== Segment start ==
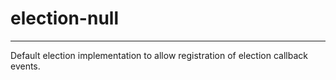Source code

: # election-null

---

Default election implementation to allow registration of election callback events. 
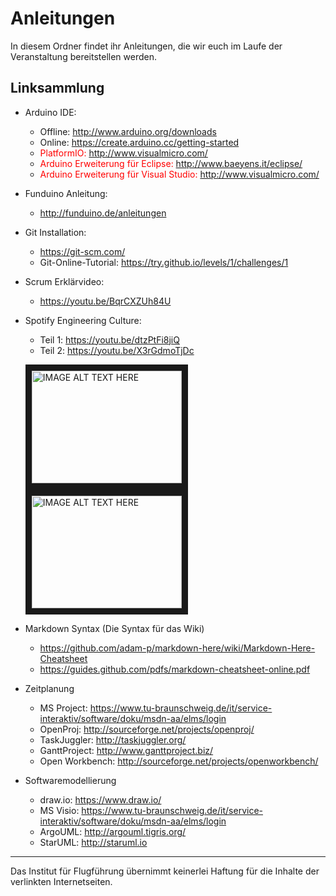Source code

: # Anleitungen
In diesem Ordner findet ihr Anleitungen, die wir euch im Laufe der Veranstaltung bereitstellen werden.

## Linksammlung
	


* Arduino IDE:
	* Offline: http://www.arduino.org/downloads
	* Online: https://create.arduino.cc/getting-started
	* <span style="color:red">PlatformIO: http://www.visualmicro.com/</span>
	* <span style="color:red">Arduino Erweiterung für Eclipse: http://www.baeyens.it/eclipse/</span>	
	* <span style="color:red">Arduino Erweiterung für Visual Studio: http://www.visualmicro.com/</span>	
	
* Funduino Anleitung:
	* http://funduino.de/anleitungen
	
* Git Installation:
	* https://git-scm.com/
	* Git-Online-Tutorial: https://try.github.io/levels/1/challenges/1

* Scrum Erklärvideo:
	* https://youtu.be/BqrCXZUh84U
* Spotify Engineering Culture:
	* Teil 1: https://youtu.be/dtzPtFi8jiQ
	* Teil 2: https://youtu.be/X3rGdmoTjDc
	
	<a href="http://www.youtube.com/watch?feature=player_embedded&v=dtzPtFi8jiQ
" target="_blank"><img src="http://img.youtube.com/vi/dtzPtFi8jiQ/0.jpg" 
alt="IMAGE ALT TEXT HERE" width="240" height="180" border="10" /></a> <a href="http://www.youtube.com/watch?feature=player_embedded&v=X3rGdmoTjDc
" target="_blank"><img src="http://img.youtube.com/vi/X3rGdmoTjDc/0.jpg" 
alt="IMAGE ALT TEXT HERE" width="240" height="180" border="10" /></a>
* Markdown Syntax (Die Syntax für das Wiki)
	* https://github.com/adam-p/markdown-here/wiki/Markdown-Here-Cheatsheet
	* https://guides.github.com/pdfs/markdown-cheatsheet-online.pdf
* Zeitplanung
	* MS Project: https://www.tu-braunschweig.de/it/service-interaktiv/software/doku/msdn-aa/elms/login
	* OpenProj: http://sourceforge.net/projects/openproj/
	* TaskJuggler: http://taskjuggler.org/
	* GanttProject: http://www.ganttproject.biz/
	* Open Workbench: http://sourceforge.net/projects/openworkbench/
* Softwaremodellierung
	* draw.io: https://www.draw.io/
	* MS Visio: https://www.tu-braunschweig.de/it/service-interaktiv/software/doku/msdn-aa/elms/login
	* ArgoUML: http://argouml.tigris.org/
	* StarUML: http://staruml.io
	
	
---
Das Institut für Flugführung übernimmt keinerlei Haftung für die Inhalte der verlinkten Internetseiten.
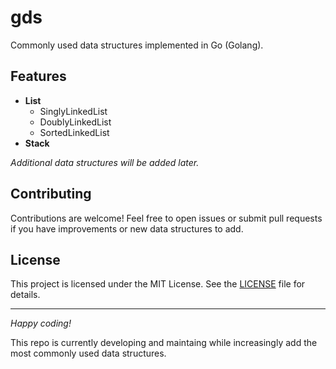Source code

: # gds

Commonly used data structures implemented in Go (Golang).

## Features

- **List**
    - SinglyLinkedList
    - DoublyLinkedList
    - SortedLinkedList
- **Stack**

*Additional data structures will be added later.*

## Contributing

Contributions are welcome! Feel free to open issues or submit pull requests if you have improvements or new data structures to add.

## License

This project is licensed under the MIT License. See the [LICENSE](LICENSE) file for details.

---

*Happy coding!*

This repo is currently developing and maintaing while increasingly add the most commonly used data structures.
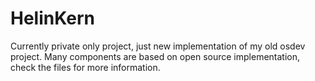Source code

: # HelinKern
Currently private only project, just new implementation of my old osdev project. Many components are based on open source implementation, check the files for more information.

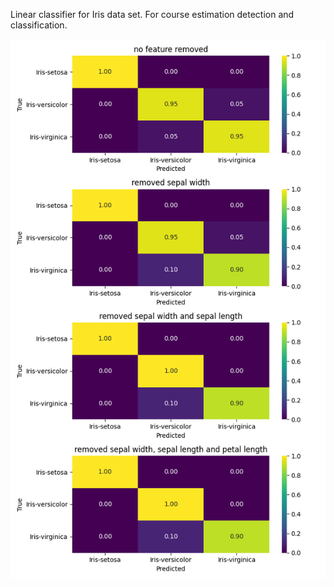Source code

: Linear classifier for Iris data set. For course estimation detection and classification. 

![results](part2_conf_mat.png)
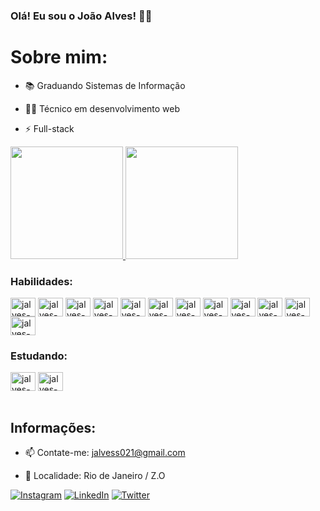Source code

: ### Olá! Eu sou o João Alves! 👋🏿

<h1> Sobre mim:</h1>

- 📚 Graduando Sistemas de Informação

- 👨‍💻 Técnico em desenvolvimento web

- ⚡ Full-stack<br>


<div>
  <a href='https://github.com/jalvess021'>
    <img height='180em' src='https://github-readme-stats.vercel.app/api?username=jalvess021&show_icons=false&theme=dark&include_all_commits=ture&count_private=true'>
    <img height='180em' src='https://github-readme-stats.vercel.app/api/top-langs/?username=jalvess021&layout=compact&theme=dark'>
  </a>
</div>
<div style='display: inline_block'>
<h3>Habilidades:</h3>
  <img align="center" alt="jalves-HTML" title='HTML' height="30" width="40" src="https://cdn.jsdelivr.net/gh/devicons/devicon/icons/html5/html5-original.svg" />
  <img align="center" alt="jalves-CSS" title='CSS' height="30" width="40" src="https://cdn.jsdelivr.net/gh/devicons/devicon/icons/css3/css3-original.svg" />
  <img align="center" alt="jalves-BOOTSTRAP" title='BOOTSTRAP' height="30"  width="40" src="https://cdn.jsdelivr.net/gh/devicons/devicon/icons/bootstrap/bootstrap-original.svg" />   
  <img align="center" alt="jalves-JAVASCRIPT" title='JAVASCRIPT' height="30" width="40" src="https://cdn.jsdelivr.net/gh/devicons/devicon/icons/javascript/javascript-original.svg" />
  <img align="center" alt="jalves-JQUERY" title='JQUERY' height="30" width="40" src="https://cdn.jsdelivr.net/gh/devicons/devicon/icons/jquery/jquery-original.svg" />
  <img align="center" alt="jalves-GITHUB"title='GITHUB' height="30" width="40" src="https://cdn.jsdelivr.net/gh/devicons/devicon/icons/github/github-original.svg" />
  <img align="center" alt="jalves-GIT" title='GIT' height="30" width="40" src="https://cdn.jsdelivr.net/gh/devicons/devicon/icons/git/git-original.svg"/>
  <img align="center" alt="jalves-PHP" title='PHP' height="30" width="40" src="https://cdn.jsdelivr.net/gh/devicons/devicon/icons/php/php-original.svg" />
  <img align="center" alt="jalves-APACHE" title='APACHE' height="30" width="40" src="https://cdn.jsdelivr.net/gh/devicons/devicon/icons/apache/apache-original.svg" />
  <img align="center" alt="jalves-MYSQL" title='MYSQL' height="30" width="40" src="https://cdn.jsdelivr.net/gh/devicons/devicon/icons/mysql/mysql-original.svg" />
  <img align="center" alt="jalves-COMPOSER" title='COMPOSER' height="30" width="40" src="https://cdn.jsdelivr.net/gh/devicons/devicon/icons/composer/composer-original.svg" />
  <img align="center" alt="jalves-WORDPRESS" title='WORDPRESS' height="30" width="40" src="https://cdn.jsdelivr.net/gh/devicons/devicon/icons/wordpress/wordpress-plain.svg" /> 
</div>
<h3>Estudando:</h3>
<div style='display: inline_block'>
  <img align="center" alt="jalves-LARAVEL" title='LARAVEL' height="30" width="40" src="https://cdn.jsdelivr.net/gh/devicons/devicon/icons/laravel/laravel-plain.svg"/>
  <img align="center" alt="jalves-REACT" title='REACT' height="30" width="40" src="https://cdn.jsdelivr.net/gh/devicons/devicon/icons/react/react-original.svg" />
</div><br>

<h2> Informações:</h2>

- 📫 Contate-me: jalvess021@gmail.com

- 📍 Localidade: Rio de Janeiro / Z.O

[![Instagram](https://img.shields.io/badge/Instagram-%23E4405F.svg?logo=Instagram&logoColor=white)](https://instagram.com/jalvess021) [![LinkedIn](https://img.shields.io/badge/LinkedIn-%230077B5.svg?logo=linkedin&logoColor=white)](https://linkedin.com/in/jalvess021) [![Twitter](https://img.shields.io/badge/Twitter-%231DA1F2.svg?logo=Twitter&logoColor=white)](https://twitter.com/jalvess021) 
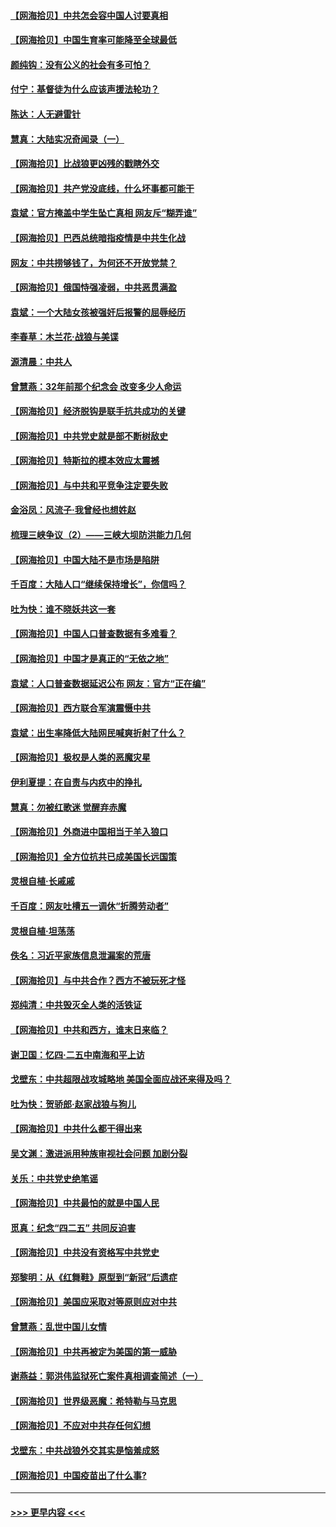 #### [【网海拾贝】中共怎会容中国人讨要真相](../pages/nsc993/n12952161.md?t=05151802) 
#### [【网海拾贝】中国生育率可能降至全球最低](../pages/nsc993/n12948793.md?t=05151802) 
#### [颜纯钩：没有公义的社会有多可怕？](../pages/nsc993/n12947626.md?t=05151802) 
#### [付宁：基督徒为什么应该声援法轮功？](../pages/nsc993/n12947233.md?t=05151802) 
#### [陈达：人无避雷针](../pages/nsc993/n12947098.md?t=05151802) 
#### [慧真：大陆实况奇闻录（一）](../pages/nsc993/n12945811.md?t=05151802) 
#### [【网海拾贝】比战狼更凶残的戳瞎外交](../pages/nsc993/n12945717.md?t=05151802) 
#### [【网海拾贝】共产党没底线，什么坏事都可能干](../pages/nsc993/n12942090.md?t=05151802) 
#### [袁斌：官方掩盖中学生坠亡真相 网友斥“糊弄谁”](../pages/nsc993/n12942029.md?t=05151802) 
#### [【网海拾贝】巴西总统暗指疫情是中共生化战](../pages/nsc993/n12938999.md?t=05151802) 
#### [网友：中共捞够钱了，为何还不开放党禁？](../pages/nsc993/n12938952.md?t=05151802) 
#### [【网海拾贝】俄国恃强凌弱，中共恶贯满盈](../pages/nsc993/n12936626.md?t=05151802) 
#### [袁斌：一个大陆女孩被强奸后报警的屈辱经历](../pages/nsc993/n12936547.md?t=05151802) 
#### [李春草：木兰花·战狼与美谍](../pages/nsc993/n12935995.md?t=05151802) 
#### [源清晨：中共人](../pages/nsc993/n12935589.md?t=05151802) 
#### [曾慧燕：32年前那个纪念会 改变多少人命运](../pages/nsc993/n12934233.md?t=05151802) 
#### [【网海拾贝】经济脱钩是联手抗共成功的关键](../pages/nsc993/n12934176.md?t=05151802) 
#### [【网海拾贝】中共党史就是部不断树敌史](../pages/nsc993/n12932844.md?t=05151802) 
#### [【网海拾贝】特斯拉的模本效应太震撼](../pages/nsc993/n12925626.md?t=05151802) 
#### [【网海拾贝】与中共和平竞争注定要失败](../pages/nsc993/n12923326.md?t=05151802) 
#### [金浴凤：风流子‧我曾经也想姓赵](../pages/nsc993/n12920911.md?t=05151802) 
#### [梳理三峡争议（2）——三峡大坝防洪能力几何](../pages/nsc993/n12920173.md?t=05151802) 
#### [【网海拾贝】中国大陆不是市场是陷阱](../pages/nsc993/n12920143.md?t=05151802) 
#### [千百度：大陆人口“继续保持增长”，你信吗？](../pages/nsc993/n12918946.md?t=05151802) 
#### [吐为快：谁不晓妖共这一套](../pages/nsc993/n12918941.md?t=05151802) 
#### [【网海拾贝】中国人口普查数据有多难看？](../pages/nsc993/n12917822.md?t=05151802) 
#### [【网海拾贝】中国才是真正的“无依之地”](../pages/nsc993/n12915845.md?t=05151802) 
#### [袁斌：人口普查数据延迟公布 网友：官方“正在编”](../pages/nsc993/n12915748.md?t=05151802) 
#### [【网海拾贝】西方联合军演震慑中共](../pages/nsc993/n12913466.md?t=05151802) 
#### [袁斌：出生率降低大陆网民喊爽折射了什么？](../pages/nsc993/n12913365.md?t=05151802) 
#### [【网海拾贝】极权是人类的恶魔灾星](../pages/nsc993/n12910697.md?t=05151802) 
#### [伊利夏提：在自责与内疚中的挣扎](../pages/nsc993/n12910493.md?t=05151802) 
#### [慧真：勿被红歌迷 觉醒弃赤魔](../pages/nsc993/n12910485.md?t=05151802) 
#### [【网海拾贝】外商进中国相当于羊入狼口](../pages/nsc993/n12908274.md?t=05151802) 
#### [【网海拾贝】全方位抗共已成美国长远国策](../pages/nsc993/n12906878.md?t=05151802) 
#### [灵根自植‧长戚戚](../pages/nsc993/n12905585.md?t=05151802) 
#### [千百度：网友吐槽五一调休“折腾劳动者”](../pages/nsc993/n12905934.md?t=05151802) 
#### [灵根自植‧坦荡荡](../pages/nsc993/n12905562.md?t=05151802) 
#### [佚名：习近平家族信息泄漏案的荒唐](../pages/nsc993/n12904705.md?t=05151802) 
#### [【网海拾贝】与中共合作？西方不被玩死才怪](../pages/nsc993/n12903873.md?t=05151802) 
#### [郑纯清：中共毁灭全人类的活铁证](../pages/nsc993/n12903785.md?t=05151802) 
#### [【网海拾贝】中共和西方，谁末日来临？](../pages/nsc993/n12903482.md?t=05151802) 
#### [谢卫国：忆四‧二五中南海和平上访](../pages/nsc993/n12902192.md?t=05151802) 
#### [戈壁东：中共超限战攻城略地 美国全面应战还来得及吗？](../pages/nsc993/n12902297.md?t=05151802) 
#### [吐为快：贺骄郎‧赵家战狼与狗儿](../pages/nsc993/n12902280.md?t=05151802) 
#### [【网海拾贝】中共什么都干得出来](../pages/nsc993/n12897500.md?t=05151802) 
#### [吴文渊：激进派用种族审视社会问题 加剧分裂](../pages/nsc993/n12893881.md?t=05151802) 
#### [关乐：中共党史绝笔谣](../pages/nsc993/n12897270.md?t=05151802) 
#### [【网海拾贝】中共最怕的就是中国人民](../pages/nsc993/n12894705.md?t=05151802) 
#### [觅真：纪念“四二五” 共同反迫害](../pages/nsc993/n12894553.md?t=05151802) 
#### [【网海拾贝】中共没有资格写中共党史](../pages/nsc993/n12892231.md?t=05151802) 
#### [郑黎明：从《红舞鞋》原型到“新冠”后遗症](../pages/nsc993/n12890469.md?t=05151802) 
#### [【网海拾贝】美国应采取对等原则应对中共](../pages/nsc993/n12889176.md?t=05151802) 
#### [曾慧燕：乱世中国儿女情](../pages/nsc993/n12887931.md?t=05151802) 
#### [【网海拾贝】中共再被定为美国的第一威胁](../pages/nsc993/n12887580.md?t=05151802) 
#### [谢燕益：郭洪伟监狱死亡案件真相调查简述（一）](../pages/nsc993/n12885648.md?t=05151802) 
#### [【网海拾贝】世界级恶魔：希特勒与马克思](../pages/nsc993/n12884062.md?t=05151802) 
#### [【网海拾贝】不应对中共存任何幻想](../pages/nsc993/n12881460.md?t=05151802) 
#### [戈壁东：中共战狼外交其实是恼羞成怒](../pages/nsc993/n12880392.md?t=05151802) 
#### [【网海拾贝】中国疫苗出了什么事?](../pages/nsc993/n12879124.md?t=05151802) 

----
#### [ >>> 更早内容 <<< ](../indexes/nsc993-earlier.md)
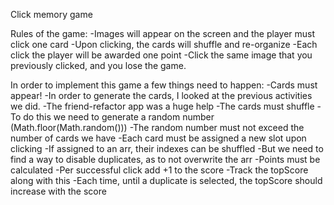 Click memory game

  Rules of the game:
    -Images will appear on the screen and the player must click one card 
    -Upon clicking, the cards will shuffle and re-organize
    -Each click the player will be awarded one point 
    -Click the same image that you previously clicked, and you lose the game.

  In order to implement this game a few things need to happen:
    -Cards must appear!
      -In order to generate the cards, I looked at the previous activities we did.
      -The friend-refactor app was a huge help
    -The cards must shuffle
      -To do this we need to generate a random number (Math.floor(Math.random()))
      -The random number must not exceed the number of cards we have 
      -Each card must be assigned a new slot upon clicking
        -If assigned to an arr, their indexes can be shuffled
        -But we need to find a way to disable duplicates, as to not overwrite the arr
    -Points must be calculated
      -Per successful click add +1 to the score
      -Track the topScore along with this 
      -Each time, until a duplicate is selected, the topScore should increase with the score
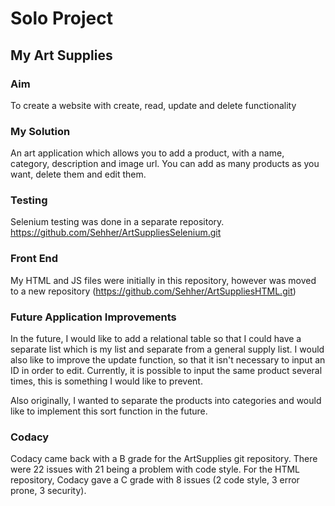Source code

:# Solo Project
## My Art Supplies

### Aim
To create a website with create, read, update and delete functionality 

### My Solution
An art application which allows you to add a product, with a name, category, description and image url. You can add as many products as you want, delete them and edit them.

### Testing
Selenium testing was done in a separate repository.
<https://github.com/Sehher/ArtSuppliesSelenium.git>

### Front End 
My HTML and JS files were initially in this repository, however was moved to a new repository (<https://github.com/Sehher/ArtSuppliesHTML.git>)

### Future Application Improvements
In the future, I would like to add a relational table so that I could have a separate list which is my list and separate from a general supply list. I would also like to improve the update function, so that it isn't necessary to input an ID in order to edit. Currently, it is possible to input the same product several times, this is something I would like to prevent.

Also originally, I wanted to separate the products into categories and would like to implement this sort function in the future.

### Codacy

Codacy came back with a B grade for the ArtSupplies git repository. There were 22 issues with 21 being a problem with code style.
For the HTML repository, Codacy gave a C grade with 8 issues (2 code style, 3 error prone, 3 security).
== Segment end ==
> What is being asked: Copy only what lies between the line with "#### [灵根自植‧坦荡荡" and the line with "-The cards must shuffle", those two lines included, exactly as given above; pictures stay out.

> Written reply:
#### [灵根自植‧坦荡荡](../pages/nsc993/n12905562.md?t=05151802) 
#### [佚名：习近平家族信息泄漏案的荒唐](../pages/nsc993/n12904705.md?t=05151802) 
#### [【网海拾贝】与中共合作？西方不被玩死才怪](../pages/nsc993/n12903873.md?t=05151802) 
#### [郑纯清：中共毁灭全人类的活铁证](../pages/nsc993/n12903785.md?t=05151802) 
#### [【网海拾贝】中共和西方，谁末日来临？](../pages/nsc993/n12903482.md?t=05151802) 
#### [谢卫国：忆四‧二五中南海和平上访](../pages/nsc993/n12902192.md?t=05151802) 
#### [戈壁东：中共超限战攻城略地 美国全面应战还来得及吗？](../pages/nsc993/n12902297.md?t=05151802) 
#### [吐为快：贺骄郎‧赵家战狼与狗儿](../pages/nsc993/n12902280.md?t=05151802) 
#### [【网海拾贝】中共什么都干得出来](../pages/nsc993/n12897500.md?t=05151802) 
#### [吴文渊：激进派用种族审视社会问题 加剧分裂](../pages/nsc993/n12893881.md?t=05151802) 
#### [关乐：中共党史绝笔谣](../pages/nsc993/n12897270.md?t=05151802) 
#### [【网海拾贝】中共最怕的就是中国人民](../pages/nsc993/n12894705.md?t=05151802) 
#### [觅真：纪念“四二五” 共同反迫害](../pages/nsc993/n12894553.md?t=05151802) 
#### [【网海拾贝】中共没有资格写中共党史](../pages/nsc993/n12892231.md?t=05151802) 
#### [郑黎明：从《红舞鞋》原型到“新冠”后遗症](../pages/nsc993/n12890469.md?t=05151802) 
#### [【网海拾贝】美国应采取对等原则应对中共](../pages/nsc993/n12889176.md?t=05151802) 
#### [曾慧燕：乱世中国儿女情](../pages/nsc993/n12887931.md?t=05151802) 
#### [【网海拾贝】中共再被定为美国的第一威胁](../pages/nsc993/n12887580.md?t=05151802) 
#### [谢燕益：郭洪伟监狱死亡案件真相调查简述（一）](../pages/nsc993/n12885648.md?t=05151802) 
#### [【网海拾贝】世界级恶魔：希特勒与马克思](../pages/nsc993/n12884062.md?t=05151802) 
#### [【网海拾贝】不应对中共存任何幻想](../pages/nsc993/n12881460.md?t=05151802) 
#### [戈壁东：中共战狼外交其实是恼羞成怒](../pages/nsc993/n12880392.md?t=05151802) 
#### [【网海拾贝】中国疫苗出了什么事?](../pages/nsc993/n12879124.md?t=05151802) 

----
#### [ >>> 更早内容 <<< ](../indexes/nsc993-earlier.md)
 Click memory game

  Rules of the game:
    -Images will appear on the screen and the player must click one card 
    -Upon clicking, the cards will shuffle and re-organize
    -Each click the player will be awarded one point 
    -Click the same image that you previously clicked, and you lose the game.

  In order to implement this game a few things need to happen:
    -Cards must appear!
      -In order to generate the cards, I looked at the previous activities we did.
      -The friend-refactor app was a huge help
    -The cards must shuffle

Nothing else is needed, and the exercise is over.